This week NatWest Bank confirmed it is in talks with supermarket giant Tesco to develop an “own-label” co-branded credit card.
The advantages for Tesco are not hard to see. Tesco Clubcard, though ostensibly successful, provides limited information on its customers.
According to NatWest head of marketing Raoul Pinnell: “Clubcard does not offer any data on Tesco customers,” he says, “a credit card gives much more detailed information.”
Whereas Clubcard offers the name, address and what is bought, a credit card offers occupational details and credit data.
But for the financial services sector, the move reflects a strategic shift in direction. NatWest is already in advanced negotiations with mobile phone operator Orange and another international company to develop co-branded cards. And high street rival Midland, which launched the first co-branded card with Peugeot last year, is also negotiating with other service sector companies.

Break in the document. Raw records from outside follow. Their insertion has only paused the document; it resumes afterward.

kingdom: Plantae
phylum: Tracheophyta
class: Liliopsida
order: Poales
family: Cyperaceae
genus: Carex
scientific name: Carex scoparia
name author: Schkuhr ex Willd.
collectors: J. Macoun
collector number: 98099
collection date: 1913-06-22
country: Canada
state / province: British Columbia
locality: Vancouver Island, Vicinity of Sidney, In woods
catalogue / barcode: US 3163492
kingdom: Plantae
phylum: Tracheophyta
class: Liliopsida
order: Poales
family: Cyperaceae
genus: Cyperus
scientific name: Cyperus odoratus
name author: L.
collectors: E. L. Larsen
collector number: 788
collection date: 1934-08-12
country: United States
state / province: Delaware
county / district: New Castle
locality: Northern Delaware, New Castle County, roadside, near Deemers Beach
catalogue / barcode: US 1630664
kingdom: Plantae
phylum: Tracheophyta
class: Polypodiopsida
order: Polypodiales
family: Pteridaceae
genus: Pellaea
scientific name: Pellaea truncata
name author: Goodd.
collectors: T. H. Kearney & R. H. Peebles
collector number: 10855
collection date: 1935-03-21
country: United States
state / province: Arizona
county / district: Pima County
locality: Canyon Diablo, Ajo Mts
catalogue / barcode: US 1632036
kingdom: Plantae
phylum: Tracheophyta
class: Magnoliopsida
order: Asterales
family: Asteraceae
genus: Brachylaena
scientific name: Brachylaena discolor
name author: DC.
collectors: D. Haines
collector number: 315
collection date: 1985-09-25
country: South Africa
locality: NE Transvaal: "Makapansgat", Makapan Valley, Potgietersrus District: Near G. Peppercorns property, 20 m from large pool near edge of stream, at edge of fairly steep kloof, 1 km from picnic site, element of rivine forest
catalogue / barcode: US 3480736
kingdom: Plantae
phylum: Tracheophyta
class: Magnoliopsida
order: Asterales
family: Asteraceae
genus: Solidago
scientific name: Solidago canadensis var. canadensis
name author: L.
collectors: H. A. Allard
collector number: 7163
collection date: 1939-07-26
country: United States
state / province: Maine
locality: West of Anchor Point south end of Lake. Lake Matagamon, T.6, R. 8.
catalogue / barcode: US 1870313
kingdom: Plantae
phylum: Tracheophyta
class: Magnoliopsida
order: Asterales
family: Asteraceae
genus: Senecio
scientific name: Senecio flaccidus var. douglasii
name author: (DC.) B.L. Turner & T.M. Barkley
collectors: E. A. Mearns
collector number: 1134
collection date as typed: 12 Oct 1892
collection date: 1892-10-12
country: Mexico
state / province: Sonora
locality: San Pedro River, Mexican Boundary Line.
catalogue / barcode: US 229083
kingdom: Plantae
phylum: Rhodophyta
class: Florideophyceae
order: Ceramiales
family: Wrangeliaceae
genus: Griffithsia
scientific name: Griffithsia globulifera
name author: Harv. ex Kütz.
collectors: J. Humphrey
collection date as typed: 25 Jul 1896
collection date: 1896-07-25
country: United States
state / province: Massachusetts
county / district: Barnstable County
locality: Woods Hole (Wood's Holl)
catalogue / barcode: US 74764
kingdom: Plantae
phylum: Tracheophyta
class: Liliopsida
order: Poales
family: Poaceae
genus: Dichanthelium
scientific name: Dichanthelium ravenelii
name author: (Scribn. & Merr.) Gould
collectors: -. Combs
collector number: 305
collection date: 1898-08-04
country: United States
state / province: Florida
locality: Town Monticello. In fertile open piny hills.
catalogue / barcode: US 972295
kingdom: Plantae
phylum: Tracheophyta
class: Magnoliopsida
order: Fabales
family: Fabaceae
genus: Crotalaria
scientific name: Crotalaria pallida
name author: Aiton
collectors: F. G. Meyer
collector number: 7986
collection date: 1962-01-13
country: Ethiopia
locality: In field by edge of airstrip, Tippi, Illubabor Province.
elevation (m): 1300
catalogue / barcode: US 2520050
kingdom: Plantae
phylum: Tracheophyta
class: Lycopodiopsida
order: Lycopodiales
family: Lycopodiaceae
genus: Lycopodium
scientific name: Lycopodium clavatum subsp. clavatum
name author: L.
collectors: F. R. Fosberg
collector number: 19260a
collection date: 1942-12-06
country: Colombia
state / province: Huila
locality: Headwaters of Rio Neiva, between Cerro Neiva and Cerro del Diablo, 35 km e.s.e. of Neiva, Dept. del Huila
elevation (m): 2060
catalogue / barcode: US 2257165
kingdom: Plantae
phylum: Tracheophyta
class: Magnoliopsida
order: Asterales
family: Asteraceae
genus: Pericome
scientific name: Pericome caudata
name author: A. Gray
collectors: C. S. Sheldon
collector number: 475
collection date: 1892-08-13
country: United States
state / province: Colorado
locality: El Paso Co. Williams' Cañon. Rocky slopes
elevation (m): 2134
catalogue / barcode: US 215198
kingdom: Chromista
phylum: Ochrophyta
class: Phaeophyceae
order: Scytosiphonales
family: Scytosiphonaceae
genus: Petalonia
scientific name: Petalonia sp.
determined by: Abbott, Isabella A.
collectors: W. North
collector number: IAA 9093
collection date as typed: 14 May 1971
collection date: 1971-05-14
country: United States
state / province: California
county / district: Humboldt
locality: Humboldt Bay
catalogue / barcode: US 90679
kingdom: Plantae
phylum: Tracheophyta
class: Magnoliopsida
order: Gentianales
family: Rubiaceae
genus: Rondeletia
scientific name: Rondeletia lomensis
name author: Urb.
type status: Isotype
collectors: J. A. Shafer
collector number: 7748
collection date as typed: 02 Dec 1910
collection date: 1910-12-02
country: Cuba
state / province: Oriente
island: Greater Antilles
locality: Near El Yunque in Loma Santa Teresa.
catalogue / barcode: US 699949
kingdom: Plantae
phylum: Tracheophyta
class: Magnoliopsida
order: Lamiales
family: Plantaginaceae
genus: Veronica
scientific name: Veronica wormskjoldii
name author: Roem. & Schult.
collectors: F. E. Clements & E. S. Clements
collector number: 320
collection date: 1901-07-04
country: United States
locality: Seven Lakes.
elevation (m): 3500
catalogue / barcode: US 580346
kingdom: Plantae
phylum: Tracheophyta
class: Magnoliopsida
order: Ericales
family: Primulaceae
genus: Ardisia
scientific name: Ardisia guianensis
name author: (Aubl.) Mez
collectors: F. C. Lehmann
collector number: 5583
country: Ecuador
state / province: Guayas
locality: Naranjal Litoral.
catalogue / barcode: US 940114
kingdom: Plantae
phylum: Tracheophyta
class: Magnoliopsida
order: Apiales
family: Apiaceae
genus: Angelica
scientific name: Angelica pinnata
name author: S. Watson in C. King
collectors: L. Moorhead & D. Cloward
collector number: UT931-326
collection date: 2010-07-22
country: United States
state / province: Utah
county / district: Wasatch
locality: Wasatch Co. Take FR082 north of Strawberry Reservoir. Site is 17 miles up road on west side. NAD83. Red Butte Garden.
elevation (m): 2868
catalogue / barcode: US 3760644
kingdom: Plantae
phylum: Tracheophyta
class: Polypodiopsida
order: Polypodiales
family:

It is no coincidence Midland and NatWest are both shareholders in Access. The legacy of the Access relationship, where banks had three separate brands on cards – for instance, NatWest, Access and Mastercard – versus Barclaycard, effectively condemned them to be medium-sized players with a mixture of high and low-risk customers and frequent and infrequent users.
The banks have been busy developing post-Access strategies. Now that the banks and Mastercard have finally settled their differences over the price of the Access brand, the member banks will be able to fight Barclaycard on their own.
Pinnell says though NatWest is neck and neck with Barclays in terms of current accounts, at about 20 to 25 per cent of the market, in credit cards it is way behind with 2.5 million customers compared with Barclaycard’s 9 million.
The deal will give NatWest access to Tesco’s 6 million Clubcard users.
Additionally, while the banks and payment systems are fighting it out, their most profitable customers are being poached by cheaper rivals.
Next week the latest US assault on the UK credit cards market begins with the launch of People’s Bank of Connecticut credit card. This is likely to offer an annual percentage rate (APR) a third lower than the established bank credit cards. According to its new head of marketing Julia Garrett (MW last week), it will join US rivals signing affinity deals in the UK.
The US competitors – Beneficial Bank, MBNA and People’s Bank – all have tiny overheads in the UK and are able to offer much cheaper deals, making it hard for established banking giants to compete on price.
Peter Mills, financial services forecaster at The Henley Centre, says the US credit card issuers are trying to cream off the most profitable end of the market, the low-risk regular borrowers. They are most vulnerable to attack because of the higher APRs.
Access shareholder the Royal Bank of Scotland decided the best way to fight the cheap rivals was to join them. It tied up with US discount credit card Advanta at the end of last year. The RBS Advanta card is understood to be performing well.
Barclaycard’s deal with Cellnet (MW March 22) was also made in response to the cheaper rivals. However, unlike the NatWest Tesco deal, it was made to add value to its existing product, rather than to extend the brand to woo new customers.
A spokesman for NatWest says the new cards will be price competitive but “price is only part of the deal, we will offer additional benefits”. The deal will probably include use of special discounts and Air Miles.
However, ironically, the inclusion of a cheaper price could create other problems for the bank. Though co-branding involves the use of both the company and bank brands on the cards, the idea that a bank should be a supplier of financial services to a third party has obvious parallels with own-label provision in fast-moving consumer goods (fmcg) marketing.
There is the potential threat that the banks’ existing credit card customers will feel cheated. Mills says there could be problems with large-scale co-branding when NatWest customers realise they could get a better deal with Tesco.
However, Midland head of consumer marketing Mark Searles, says that though the Peugeot deal is much smaller, it has not caused an immediate problem. “There will be some cannibalisation of the brand but this has not happened with Peugeot.”
Pinnell says the co-branding deal will help both parties. “This form of brand stretching enhances the brand image, rather than detracting from it,” he says. The idea is that NatWest cashes in on Tesco’s brand loyalty and vice versa.
The problem for the former Access banks is that they are unable to compete directly against the Barclaycard brand in the mass market and unable to compete against cheap rivals because of enormous overheads.
One route that both Midland and NatWest have pursued is to improve existing products, extend loyalty programmes and waive fees. But combining this with risky co-branding could prove expensive.
A plausible, though unlikely, alternative could be to follow the lead of some US banks: give up mass-market aims, sack unprofitable customers and become a specialist provider. However, Midland and NatWest are unlikely to move down this route. As Searles points out: “In the US co-branding accounts for 50 per cent of the market, we are still on the starting blocks.”